Dois fatores orientaram a organização da mostra No Círculo de Luz/Na Asa do Sol, em cartaz na Galeria Frente: a qualidade formal de obras raramente vistas – e até inéditas – no circuito e a sua importância no desenvolvimento artístico do pintor Candido Portinari (1903-1962), cujos 120 anos de nascimento estão sendo comemorados com a exposição e o lançamento de um livro com todas as 100 obras da exposição selecionadas pelo crítico Jacob Klintowitz.
O livro, um luxuoso catálogo, abre com um poema escrito pelo próprio Portinari, que nele conta sua frustração de não ter visto a crucificação do retábulo de Issenheim do alemão Mathias Grünewald (1470-1528) na cidade francesa de Colmar. O poema, produzido em novembro de 1961, um ano antes da morte do pintor brasileiro, relata sua peregrinação à cidade que faz fronteira com a Alemanha.
Portinari chegou ao museu de Colmar na hora em que os funcionários fechavam as portas e viu o Cristo de Grünewald apenas por uma fresta, segundo relata Klintowitz no livro. Foi um fragmento do poema Grünewald, de Portinari, que inspirou o título da exposição da Galeria Frente. Um título revelador: ao se despedir de Grünewald pela porta entreaberta, Portinari estava igualmente se despedindo da vida e empreendendo sua viagem para a luz.
Pode parecer contraditório o apego à obra sacra desse representante do Renascimento na Alemanha pelo pintor brasileiro, laico e fiel ao comunismo, mas não quando se vê, por exemplo, um desenho produzido por ele em 1960 para ilustrar o romance Terre Promise, de André Maurois, história de uma mulher dividida entre a fé por um ideal e a incapacidade para o prazer carnal. O ascetismo da obra de Portinari, de certa forma, resolve esse dilema espiritual ao eleger como protagonistas gente sofrida (retirantes e deserdados sociais) ocupando o lugar do Cristo de Grünewald.

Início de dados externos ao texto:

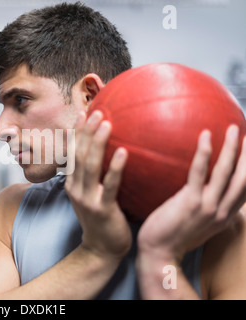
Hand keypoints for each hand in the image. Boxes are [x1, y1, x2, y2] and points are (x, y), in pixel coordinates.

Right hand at [65, 110, 130, 260]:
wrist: (101, 250)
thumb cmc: (102, 219)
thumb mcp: (94, 195)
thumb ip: (99, 176)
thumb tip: (115, 152)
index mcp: (73, 183)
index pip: (73, 153)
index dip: (78, 132)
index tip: (85, 112)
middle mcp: (76, 188)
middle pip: (79, 154)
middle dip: (86, 131)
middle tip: (97, 112)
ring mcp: (87, 199)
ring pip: (90, 165)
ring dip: (97, 142)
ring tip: (106, 123)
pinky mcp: (102, 209)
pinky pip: (110, 185)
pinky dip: (115, 167)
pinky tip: (123, 152)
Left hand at [137, 125, 245, 261]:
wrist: (160, 254)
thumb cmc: (176, 237)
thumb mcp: (200, 224)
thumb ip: (209, 209)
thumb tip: (208, 193)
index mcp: (225, 216)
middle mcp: (222, 212)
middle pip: (243, 179)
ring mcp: (208, 207)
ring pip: (226, 172)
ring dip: (231, 148)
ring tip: (232, 129)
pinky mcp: (190, 202)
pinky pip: (199, 173)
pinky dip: (204, 153)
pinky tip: (204, 137)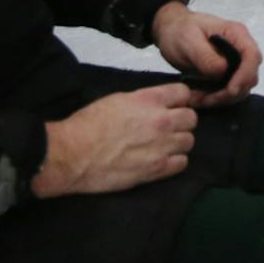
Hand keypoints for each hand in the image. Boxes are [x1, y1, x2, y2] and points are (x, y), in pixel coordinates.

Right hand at [31, 84, 196, 197]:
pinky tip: (162, 160)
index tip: (174, 105)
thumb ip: (144, 100)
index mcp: (150, 100)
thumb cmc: (89, 124)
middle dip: (182, 121)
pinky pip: (182, 163)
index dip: (179, 99)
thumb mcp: (118, 99)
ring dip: (179, 142)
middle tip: (168, 127)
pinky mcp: (156, 169)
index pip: (184, 93)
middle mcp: (162, 121)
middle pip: (191, 118)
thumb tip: (156, 104)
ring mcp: (162, 146)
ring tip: (164, 145)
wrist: (72, 154)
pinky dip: (175, 162)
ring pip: (189, 141)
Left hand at [150, 0, 262, 107]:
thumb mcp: (188, 39)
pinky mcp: (226, 75)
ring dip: (222, 98)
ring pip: (241, 88)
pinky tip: (198, 98)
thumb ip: (206, 55)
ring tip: (198, 100)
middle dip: (232, 91)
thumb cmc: (180, 30)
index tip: (230, 90)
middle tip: (207, 99)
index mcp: (236, 34)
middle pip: (250, 75)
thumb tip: (223, 71)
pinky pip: (228, 92)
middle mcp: (240, 49)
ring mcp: (235, 63)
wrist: (171, 31)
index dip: (245, 75)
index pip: (252, 56)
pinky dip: (216, 99)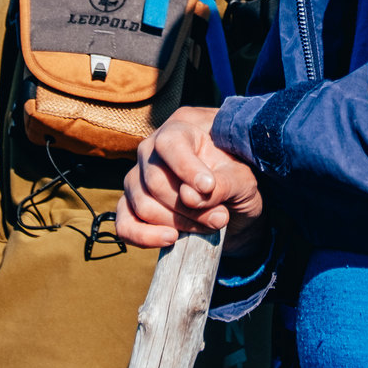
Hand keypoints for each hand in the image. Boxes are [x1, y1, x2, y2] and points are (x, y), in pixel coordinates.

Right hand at [116, 107, 265, 259]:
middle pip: (155, 180)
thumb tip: (189, 197)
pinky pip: (124, 222)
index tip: (208, 187)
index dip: (186, 167)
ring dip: (177, 223)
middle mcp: (152, 149)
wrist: (235, 204)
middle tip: (220, 217)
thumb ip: (223, 184)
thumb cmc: (239, 180)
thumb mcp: (243, 179)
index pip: (170, 143)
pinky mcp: (132, 205)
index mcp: (182, 128)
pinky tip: (171, 239)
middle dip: (189, 207)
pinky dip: (144, 237)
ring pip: (142, 204)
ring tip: (209, 225)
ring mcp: (137, 177)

A exposição tem exemplos de obras feitas sob encomenda que celebram atos religiosos como A Primeira Missa do Brasil (1948), esboço em grafite sobre papel do painel de grandes dimensões (265 cm x 598 cm) pintado no mesmo ano para decorar a sede carioca do extinto Banco Boa Vista, projeto de Niemeyer, igualmente um arquiteto comunista e criador de igrejas. A encomenda foi feita pelo presidente do banco, Thomaz Saavedra, nome associado a outras obras na exposição da Galeria Frente, dirigida por Acácio Lisboa.
A galeria tem sido muito visitada por escolares e pessoas do interior do Estado, segundo o leiloeiro James Lisboa, pai de Acácio. Justificável. Há na exposição de Portinari obras históricas como o esboço (1950) da tela O Descobrimento do Brasil, exemplo de uma alegórica fragmentação cubista que pertenceu à coleção do escritor e amigo Antonio Callado (Quarup), a quem foi dedicada a obra.
Os desenhos que representam trabalhadores rurais e operários se destacam na exposição, especialmente os da série Ciclos Econômicos do Brasil, esboços para as pinturas murais do Palácio Gustavo Capanema no Rio (antigo Ministério da Educação e Saúde). Um deles, de 1938, destaca o homem carregando uma barra de ferro que aparece ao lado esquerdo do afresco.
Outra série histórica de esboços, a dos desenhos para os painéis Guerra e Paz, feitos para o prédio da ONU, em 1956, ocupa a mostra, que tem ainda uma série de retratos pintados (do crítico Antonio Bento e Maria Amélia Paulo Filho, cedido por João Portinari, filho do pintor). Portinari era um excelente retratista e jamais abjurou sua formação acadêmica. Foi um moderno apegado à tradição. O livro sobre o pintor será lançado dia 6/5, a partir das 10 horas, na Galeria Frente e custa R$ 250.
Portinari: No Círculo de Luz/Na Asa do Sol
Galeria Frente. Rua Melo Alves, 400. 2ª a 6ª, 10h/18h. Sáb., 10h/14h.
Lançamento do livro em 6/5, a partir das 10h. Até 13/5.